START Record extracts

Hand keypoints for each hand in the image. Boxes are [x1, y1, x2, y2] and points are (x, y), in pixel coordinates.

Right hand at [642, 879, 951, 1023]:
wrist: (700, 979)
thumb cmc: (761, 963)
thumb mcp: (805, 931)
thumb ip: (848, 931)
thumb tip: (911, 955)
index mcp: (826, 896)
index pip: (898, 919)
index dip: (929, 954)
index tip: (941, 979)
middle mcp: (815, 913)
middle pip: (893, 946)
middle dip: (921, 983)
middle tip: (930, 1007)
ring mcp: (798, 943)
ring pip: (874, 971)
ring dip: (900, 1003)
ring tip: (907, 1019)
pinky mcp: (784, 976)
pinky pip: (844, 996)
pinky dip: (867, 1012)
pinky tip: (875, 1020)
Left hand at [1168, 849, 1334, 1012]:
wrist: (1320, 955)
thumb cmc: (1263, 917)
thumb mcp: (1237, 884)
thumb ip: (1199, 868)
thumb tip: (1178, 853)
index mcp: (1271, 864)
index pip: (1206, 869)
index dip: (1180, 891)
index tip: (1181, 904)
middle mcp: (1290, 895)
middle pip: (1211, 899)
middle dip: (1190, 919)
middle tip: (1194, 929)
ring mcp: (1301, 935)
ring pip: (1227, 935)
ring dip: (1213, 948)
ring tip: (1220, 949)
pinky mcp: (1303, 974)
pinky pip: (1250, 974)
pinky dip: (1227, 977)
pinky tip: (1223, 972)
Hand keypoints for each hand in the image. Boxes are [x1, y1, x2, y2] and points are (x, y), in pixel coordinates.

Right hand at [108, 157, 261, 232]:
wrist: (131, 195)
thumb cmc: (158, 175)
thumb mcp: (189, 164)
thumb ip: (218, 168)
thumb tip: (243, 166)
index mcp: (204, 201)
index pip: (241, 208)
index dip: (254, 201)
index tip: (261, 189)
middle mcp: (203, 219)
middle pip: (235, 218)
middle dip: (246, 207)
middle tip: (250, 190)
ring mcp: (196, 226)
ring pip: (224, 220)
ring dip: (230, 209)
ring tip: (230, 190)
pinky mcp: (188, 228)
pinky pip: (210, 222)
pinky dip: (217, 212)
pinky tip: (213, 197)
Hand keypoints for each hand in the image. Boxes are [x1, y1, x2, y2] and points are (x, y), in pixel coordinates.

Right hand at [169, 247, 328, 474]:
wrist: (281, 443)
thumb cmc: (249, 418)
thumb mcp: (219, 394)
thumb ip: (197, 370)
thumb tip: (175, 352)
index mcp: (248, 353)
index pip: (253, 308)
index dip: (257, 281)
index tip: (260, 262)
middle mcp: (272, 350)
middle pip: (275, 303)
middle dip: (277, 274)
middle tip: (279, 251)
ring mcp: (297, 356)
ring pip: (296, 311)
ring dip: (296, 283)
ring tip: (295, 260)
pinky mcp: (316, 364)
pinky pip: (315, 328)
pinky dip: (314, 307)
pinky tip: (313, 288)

END Record extracts
START Record extracts

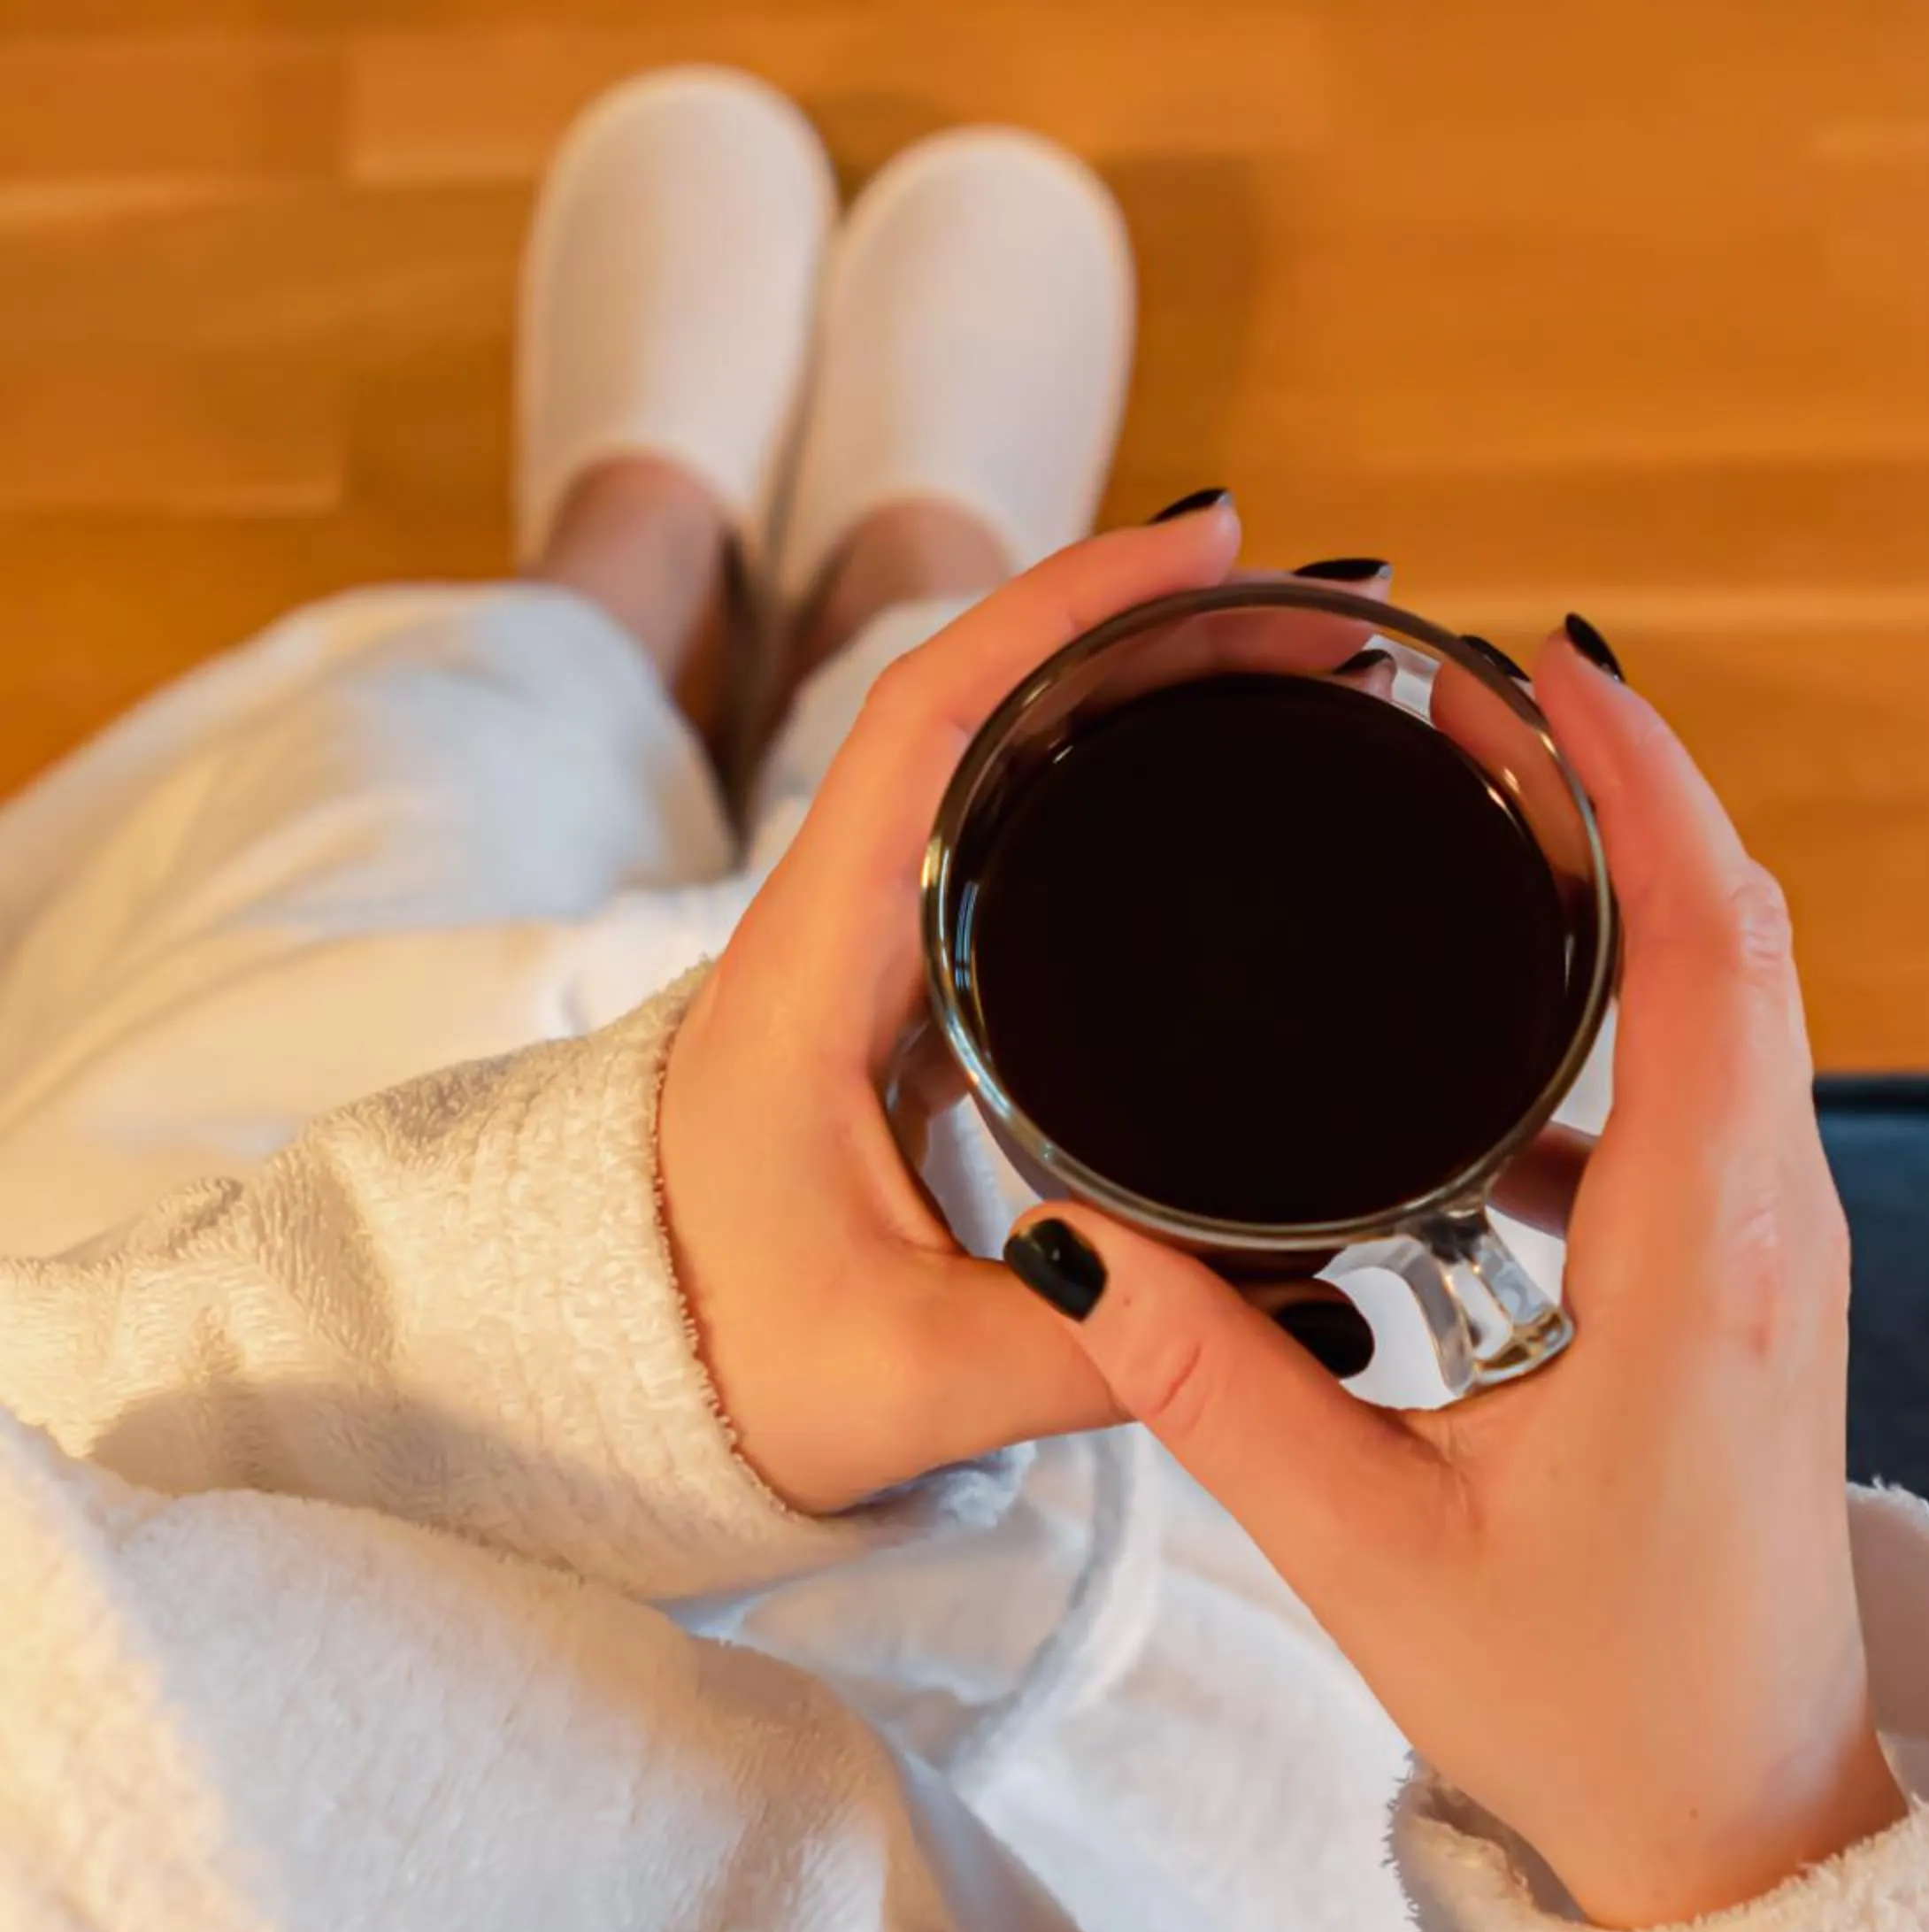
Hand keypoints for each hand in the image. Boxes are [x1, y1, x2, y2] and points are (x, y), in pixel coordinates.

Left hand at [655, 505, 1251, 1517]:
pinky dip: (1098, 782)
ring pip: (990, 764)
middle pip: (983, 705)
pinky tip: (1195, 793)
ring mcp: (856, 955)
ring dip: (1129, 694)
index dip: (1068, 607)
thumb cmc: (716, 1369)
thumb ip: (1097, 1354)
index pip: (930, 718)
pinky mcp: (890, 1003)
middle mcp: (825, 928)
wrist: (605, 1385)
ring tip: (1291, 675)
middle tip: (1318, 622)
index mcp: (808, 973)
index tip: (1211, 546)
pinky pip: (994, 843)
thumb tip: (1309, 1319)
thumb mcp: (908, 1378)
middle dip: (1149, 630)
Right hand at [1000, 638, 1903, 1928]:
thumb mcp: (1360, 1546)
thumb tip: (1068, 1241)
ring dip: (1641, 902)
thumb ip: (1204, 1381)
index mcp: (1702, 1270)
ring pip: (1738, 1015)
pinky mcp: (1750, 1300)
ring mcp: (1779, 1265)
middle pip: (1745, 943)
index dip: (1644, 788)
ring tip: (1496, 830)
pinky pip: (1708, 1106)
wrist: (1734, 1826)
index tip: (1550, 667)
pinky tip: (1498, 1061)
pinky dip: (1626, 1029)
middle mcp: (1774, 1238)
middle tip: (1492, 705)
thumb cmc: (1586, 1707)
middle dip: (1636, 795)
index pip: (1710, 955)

END Record extracts
START Record extracts

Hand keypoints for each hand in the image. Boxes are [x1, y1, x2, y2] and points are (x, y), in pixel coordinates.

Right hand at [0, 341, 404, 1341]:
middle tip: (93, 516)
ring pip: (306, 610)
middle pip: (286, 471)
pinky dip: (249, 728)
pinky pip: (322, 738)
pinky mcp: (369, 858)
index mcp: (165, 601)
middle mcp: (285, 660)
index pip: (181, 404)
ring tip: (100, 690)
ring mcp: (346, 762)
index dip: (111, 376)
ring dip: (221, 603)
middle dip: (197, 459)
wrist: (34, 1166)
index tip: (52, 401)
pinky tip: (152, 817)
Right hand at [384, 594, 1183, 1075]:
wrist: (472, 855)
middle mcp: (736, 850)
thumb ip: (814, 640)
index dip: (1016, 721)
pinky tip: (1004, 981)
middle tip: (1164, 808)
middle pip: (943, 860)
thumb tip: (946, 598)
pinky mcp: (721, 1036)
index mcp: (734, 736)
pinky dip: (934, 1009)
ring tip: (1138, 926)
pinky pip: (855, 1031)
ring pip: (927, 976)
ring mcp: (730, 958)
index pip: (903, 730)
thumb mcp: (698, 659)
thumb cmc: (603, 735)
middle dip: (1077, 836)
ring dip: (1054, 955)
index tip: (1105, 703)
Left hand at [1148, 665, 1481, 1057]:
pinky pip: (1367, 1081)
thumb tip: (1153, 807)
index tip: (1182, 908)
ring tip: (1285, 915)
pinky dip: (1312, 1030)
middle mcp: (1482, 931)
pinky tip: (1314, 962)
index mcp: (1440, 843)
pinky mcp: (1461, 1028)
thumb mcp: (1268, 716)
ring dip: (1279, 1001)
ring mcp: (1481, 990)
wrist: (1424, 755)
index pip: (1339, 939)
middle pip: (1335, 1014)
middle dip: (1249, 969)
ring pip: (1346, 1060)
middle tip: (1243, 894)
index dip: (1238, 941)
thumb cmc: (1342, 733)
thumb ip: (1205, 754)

END Record extracts

▶ _About this task_: Take the lines above from the one containing "middle tip: (1164, 808)" to the one containing "pinky pip: (1367, 1081)" and retype them exactly, both ends included, with nothing added.

▶ _Response below_:
middle tip: (1164, 808)
middle pip: (943, 860)
thumb tip: (946, 598)
pinky mcp: (721, 1036)
index mcp: (734, 736)
pinky dip: (934, 1009)
ring tip: (1138, 926)
pinky pip: (855, 1031)
ring pip: (927, 976)
ring mcp: (730, 958)
index pip: (903, 730)
thumb mcp: (698, 659)
thumb cmc: (603, 735)
middle dip: (1077, 836)
ring dip: (1054, 955)
index tip: (1105, 703)
Left hand at [1148, 665, 1481, 1057]:
pinky pip: (1367, 1081)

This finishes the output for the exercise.